SOUTH KOREA RECIPROCATES WAR PREPARATIONS

Recently, military drills were carried out in South Korea shortly after Seoul imposed new sanctions on eight North Koreans linked to nuclear and missile programs through arms trade, cyberattacks and other illicit activities. More than 1,000 South Korean military personnel took part in rare defense drills that simulated an attack by North Korea on Seoul, which is situated in striking distance of Pyongyang’s weapons and covert attack of just 38 km (24 miles). The drills mimicked attacks on the South’s major water supply facility, telephone network stations and an underground communications and power cable corridor.

The exercise is believed to be a response to the heightened tension between the Koreas after the North tested an intercontinental ballistic missile. The drills also came at a time when more than 1,200 people were killed in a recent attack in Israel, as Seoul’s mayor, Oh Se-hoon, described that “There was a big lesson for us when Israel’s world-class advanced defense system helplessly buckled under a surprise attack by Hamas armed with conventional artillery and primitive means.” Although there has been no direct attack on the South by the North since the end of the Korean War in 1953, Oh has openly voiced out his opinion that South Korea should possess its own nuclear weapons in order to neutralize the threat from its northern neighbor. Nevertheless, South Korean President, Yoon Suk-yeol, ruled out the possibility of owning nuclear weapons, and instead emphasized on fostering a military alliance with the U.S. and restoring security ties with Japan.

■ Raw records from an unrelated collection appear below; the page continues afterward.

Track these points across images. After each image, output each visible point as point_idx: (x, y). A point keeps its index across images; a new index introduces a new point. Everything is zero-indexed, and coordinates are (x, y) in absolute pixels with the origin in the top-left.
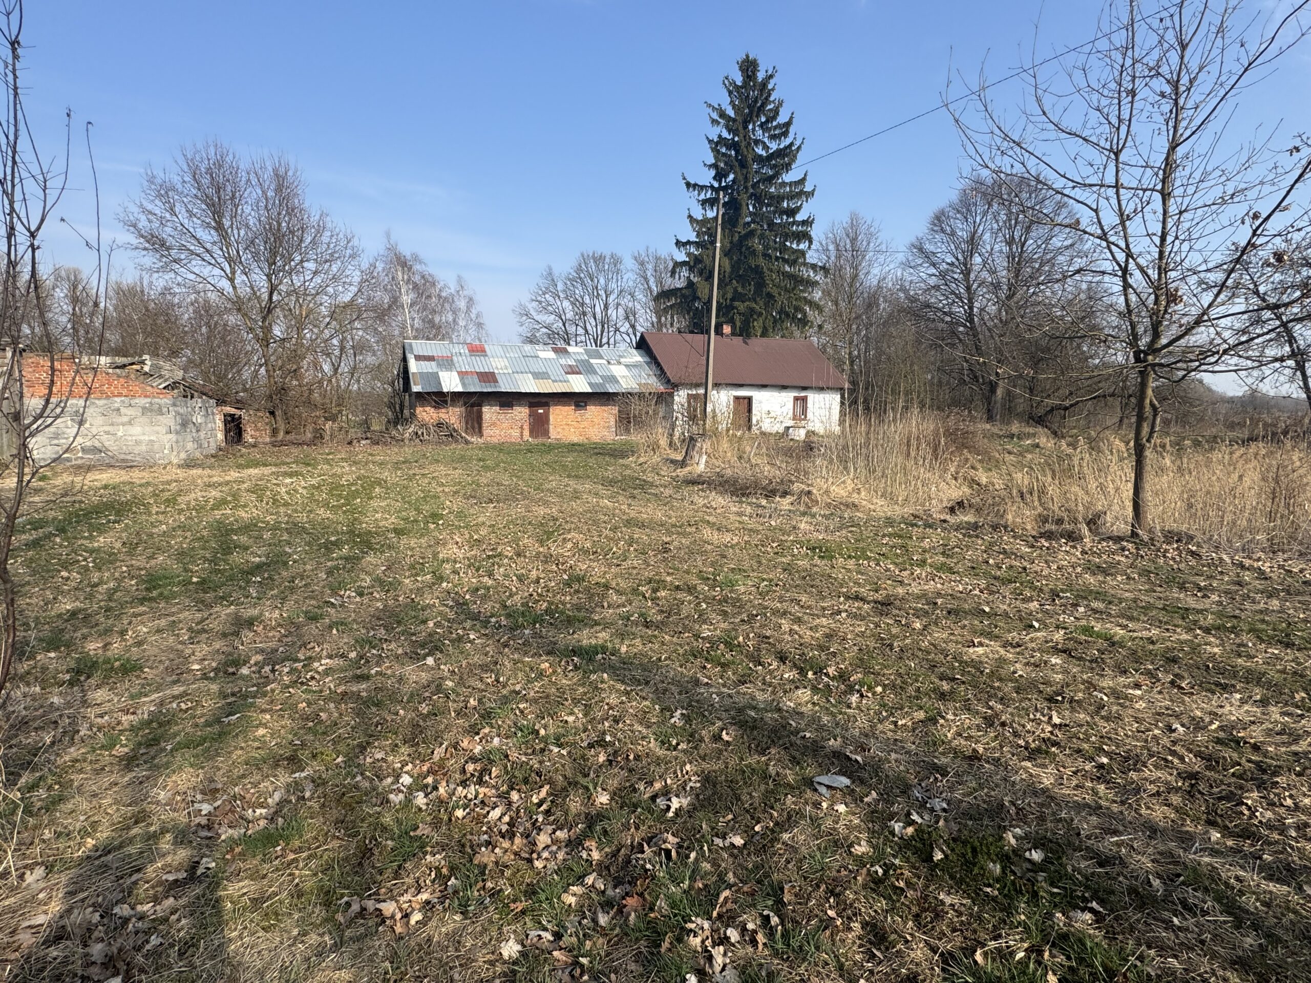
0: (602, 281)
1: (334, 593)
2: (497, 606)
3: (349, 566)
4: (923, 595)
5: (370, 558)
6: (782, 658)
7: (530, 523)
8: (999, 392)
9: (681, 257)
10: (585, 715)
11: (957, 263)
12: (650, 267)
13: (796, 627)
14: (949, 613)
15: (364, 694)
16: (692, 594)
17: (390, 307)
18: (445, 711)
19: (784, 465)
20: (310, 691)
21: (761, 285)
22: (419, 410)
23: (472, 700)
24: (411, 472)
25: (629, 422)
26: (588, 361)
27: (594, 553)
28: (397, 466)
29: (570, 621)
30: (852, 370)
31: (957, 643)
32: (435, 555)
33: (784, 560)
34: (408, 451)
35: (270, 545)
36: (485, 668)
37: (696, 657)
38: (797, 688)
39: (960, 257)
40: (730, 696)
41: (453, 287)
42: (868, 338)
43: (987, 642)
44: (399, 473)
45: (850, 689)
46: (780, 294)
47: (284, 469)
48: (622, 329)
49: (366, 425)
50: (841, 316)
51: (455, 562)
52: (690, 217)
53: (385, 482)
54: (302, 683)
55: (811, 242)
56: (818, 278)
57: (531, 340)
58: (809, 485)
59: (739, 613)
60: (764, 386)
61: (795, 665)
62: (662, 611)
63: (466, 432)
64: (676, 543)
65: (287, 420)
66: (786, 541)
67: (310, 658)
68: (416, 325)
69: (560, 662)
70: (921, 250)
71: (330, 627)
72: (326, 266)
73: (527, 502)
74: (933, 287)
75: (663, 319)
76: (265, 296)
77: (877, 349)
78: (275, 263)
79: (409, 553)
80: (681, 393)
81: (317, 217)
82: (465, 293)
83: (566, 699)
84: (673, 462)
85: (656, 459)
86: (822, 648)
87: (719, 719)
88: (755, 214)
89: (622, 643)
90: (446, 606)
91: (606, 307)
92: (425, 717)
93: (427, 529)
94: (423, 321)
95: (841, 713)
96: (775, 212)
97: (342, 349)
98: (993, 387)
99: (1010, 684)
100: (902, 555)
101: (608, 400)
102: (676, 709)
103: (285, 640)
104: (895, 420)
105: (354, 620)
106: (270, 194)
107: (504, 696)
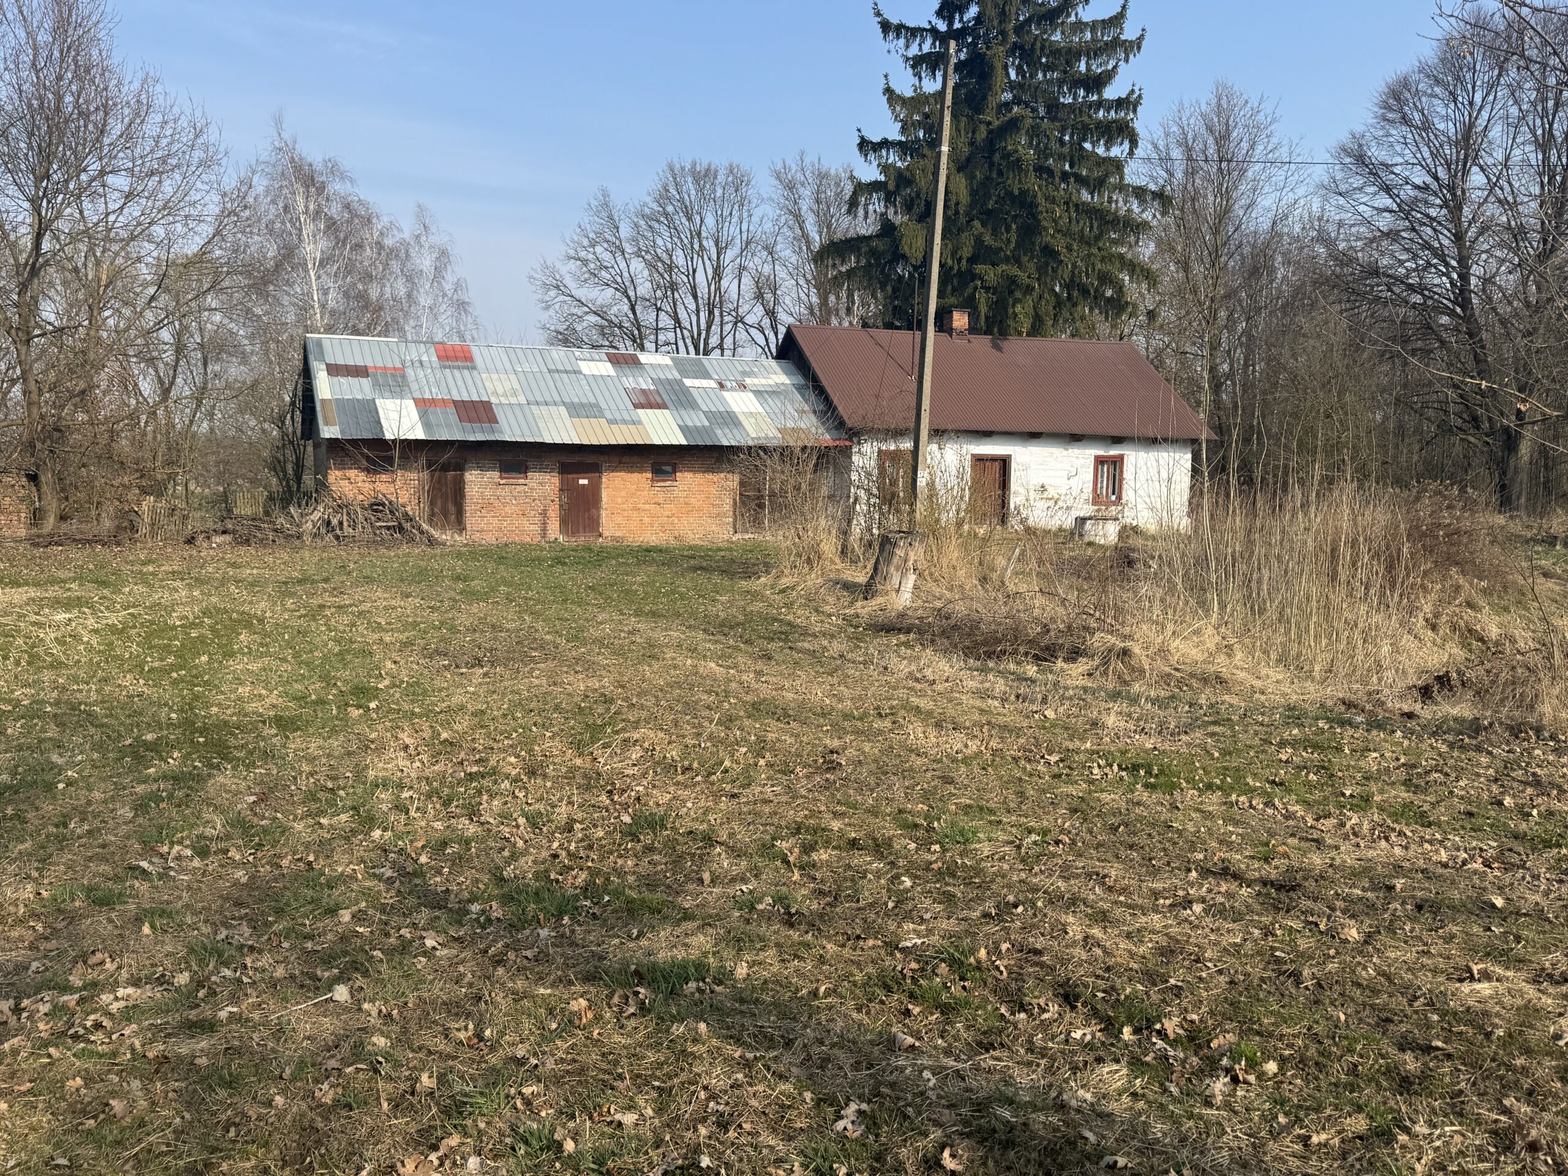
0: (710, 220)
1: (149, 849)
2: (485, 878)
3: (180, 794)
4: (1363, 872)
5: (225, 778)
6: (1069, 997)
7: (557, 708)
8: (1525, 449)
9: (869, 172)
10: (659, 1111)
11: (1434, 186)
12: (807, 193)
13: (1096, 932)
14: (1419, 908)
15: (203, 1061)
16: (881, 857)
17: (278, 266)
18: (368, 1100)
19: (1073, 597)
20: (93, 1054)
21: (1030, 230)
22: (334, 476)
23: (425, 1078)
24: (315, 602)
25: (761, 506)
26: (680, 383)
27: (686, 770)
28: (285, 588)
29: (632, 910)
30: (1217, 403)
31: (1435, 971)
32: (359, 773)
33: (1071, 790)
34: (308, 559)
35: (19, 748)
36: (455, 1009)
37: (889, 990)
38: (1099, 1060)
39: (1442, 173)
40: (960, 1075)
41: (407, 230)
42: (1250, 337)
43: (1499, 970)
44: (289, 603)
45: (1211, 1066)
46: (1069, 249)
47: (53, 592)
48: (749, 319)
49: (224, 503)
50: (1194, 291)
51: (401, 786)
52: (888, 91)
53: (261, 621)
54: (76, 1037)
55: (1134, 143)
56: (1147, 216)
57: (567, 339)
58: (1125, 637)
59: (980, 899)
60: (1033, 436)
61: (1095, 1013)
62: (821, 893)
63: (430, 522)
64: (851, 752)
65: (64, 491)
66: (1077, 751)
67: (94, 984)
68: (331, 304)
69: (610, 996)
70: (1361, 159)
71: (138, 921)
72: (152, 182)
73: (551, 664)
74: (1386, 235)
75: (832, 298)
76: (27, 242)
77: (1268, 361)
78: (48, 177)
79: (306, 768)
80: (867, 448)
81: (136, 85)
82: (433, 239)
83: (621, 1077)
84: (848, 586)
85: (814, 579)
86: (1151, 977)
87: (937, 1124)
88: (1021, 86)
89: (738, 957)
90: (379, 878)
91: (718, 273)
92: (328, 1111)
93: (345, 719)
94: (346, 295)
95: (1191, 1116)
96: (1061, 83)
97: (180, 349)
98: (1511, 441)
99: (1549, 1063)
100: (1320, 786)
101: (719, 460)
102: (848, 1100)
103: (43, 946)
104: (1305, 505)
105: (187, 906)
106: (43, 37)
107: (493, 1069)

Kim Jong-un went as far as declaring that reunification between the two Koreas was “impossible” as he closed out 2023 during the annual end-of-year meeting of the ruling Workers' Party's Central Committee. Tensions on the Korean Peninsula are expected to escalate in 2024 as the two countries are no longer bound by the 2018 military agreement that halted military activities near the inter-Korean borders.